O Brasil é o quarto maior mercado de beleza e cuidados pessoais do mundo, atrás apenas de EUA, China e Japão
O mercado de beleza e cuidados pessoais no Brasil e no mundo tem sido agitado pelo movimento de gigantes, como a aquisição da Avon pela Natura recentemente. Ao mesmo tempo, há uma atividade borbulhante de pequenas marcas que se posicionam em nichos e contam com o ambiente digital — e às vezes só com ele — para dialogar com o público. Ambas, as grandes e as diminutas, se engajam para acompanhar transformações na sociedade que se refletem no consumo, como a busca por produtos mais naturais, personalizados e que comuniquem valores.
Segundo o provedor de pesquisa de mercado Euromonitor International, o Brasil é o quarto maior mercado de beleza e cuidados pessoais do mundo — entram aí de cosméticos para cabelo e pele a perfumes e produtos para higiene bucal. O país fica atrás de Estados Unidos, China e Japão (os dados são de um relatório de 2019, relativos a 2018). Na categoria de fragrâncias, os brasileiros estão em segundo lugar, atrás apenas dos americanos.
Cinco empresas concentram 47,8% do mercado brasileiro, de acordo com o mesmo relatório: Natura & Co, seguida por grupo Boticário, grupo Unilever, grupo L’Oréal e Colgate-Palmolive Co. Já o número de empresas registradas na Anvisa em 2018 era de 2.794, segundo a Associação Brasileira da Indústria de Higiene Pessoal, Perfumaria e Cosméticos (Abihpec).
Entre 2013 e 2018, houve crescimento de 24,5% em valor de vendas no varejo em reais, mesmo tendo ocorrido uma queda de 0,3% entre 2014 e 2015; para 2023, a previsão do Euromonitor International era de um aumento de 20,6%. Já dados apresentados pela Abihpec comparando o PIB brasileiro com índices do setor mostram perdas em 2015 e 2016 ainda não compensadas pela retomada de 2017 e 2018 — embora a recuperação tenha ocorrido em ritmo mais elevado que no restante da economia.
Para os próximos cinco anos, o Euromonitor International prevê três principais tendências globais norteando o mercado de beleza e cuidados pessoais: engajamento digital, posicionamentos éticos e atributos orgânicos e naturais. Lançado em janeiro, o levantamento Beauty and Personal Care Voice of the Industry ouviu 1.113 profissionais em 55 países e também identificou outros destaques, como beleza relacionada à saúde e ao bem-estar, novos ingredientes e formulações e inspiração em marcas independentes.
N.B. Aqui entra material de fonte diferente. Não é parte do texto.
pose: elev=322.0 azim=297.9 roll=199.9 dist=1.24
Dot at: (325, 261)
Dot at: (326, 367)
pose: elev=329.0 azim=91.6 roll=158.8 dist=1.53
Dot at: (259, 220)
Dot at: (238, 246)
No campo da digitalização, multinacionais investem na presença em redes sociais e também em inteligência artificial, realidade virtual e apps de beleza, usados por 39% dos consumidores globais em 2019. Um exemplo é a L’Oréal, que adquiriu a Modiface, empresa especializada em realidade aumentada, e lançou ferramentas como a Vichy Skin Consult e provadores virtuais de maquiagem. No Brasil, marcas como O Boticário e Natura também têm seus espelhos virtuais para experimentação de produtos.
Pequenas empresas podem não contar com os mesmos recursos, mas vêm se destacando nesse novo ambiente. “As que a gente chama de nativas digitais, com vendas só pela internet, vêm chegando e ocupando espaço, principalmente entre as gerações mais jovens”, diz Alexandre Machado, sócio-diretor da GS&Consult. “Neste ano, na NRF (feira de varejo em Nova York), a loja da Sephora tinha uma prateleira inteira só de produtos dessas marcas, umas seis diferentes.”
Segundo Alexandre, as marcas conhecidas como autorais ou indie têm despontado no mercado de gigantes focando em nichos específicos, seja um único tipo de público ou de categoria. Combina-se a isso a proximidade com suas comunidades e o potencial para desenvolver produtos a partir dessa comunicação. Ele cita o caso da Sallve, que tem entre seus fundadores o empreendedor de tecnologia Daniel Wjuniski e a publicitária e influenciadora digital Julia Petit. “É uma marca só de skincare”, diz. “Tem pretensão de ser uma das maiores do Brasil porque dialoga muito pela internet, pelas redes sociais. Desenvolveu uma formulação baseada nos reviews e nas contribuições dos consumidores, uma cocriação.”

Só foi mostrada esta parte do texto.